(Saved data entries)

******************************

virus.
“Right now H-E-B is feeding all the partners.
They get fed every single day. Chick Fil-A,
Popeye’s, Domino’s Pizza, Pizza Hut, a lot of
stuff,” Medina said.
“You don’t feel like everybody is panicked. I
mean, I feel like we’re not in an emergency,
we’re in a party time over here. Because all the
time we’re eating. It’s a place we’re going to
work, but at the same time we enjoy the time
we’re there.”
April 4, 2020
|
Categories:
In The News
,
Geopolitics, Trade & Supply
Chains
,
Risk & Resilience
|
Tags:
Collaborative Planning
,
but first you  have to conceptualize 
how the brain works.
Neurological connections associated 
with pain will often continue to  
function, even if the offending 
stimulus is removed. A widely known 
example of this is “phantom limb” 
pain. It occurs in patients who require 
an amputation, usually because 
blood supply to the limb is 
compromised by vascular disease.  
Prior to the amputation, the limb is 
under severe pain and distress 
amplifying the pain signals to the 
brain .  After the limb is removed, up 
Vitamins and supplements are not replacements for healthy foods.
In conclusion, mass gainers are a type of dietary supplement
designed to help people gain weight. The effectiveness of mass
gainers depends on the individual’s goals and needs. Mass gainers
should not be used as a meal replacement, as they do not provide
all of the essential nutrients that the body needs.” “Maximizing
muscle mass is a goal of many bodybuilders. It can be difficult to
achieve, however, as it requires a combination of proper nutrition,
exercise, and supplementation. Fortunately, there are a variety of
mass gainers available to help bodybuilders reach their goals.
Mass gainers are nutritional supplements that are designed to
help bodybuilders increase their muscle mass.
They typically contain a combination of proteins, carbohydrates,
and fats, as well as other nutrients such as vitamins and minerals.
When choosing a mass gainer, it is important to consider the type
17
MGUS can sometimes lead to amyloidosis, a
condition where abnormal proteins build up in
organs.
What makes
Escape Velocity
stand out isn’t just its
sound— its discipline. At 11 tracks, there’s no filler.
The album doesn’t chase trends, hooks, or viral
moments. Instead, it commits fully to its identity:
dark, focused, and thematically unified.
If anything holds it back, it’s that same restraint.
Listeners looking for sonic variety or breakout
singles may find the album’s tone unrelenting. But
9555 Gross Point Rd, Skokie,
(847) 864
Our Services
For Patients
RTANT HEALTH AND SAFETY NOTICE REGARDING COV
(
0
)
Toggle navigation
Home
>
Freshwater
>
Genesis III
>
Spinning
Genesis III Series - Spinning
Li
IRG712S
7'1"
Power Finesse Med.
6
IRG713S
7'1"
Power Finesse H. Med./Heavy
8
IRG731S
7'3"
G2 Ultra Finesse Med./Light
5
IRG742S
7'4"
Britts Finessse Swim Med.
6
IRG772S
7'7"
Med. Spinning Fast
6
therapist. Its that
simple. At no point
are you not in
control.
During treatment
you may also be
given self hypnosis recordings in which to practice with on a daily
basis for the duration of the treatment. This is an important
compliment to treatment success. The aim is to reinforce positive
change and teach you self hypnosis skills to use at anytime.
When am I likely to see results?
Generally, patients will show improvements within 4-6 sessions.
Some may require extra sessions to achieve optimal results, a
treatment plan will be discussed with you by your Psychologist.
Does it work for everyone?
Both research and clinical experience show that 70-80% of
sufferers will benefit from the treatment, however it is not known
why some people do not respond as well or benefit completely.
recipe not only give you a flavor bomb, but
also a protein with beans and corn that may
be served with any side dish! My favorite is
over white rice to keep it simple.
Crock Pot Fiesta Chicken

******************************

Would you copy, unchanged, the stretch of the records above that begins at the line containing "therapist. Its that" and ends at the line containing "Generally, patients will", and only that?

therapist. Its that
simple. At no point
are you not in
control.
During treatment
you may also be
given self hypnosis recordings in which to practice with on a daily
basis for the duration of the treatment. This is an important
compliment to treatment success. The aim is to reinforce positive
change and teach you self hypnosis skills to use at anytime.
When am I likely to see results?
Generally, patients will show improvements within 4-6 sessions.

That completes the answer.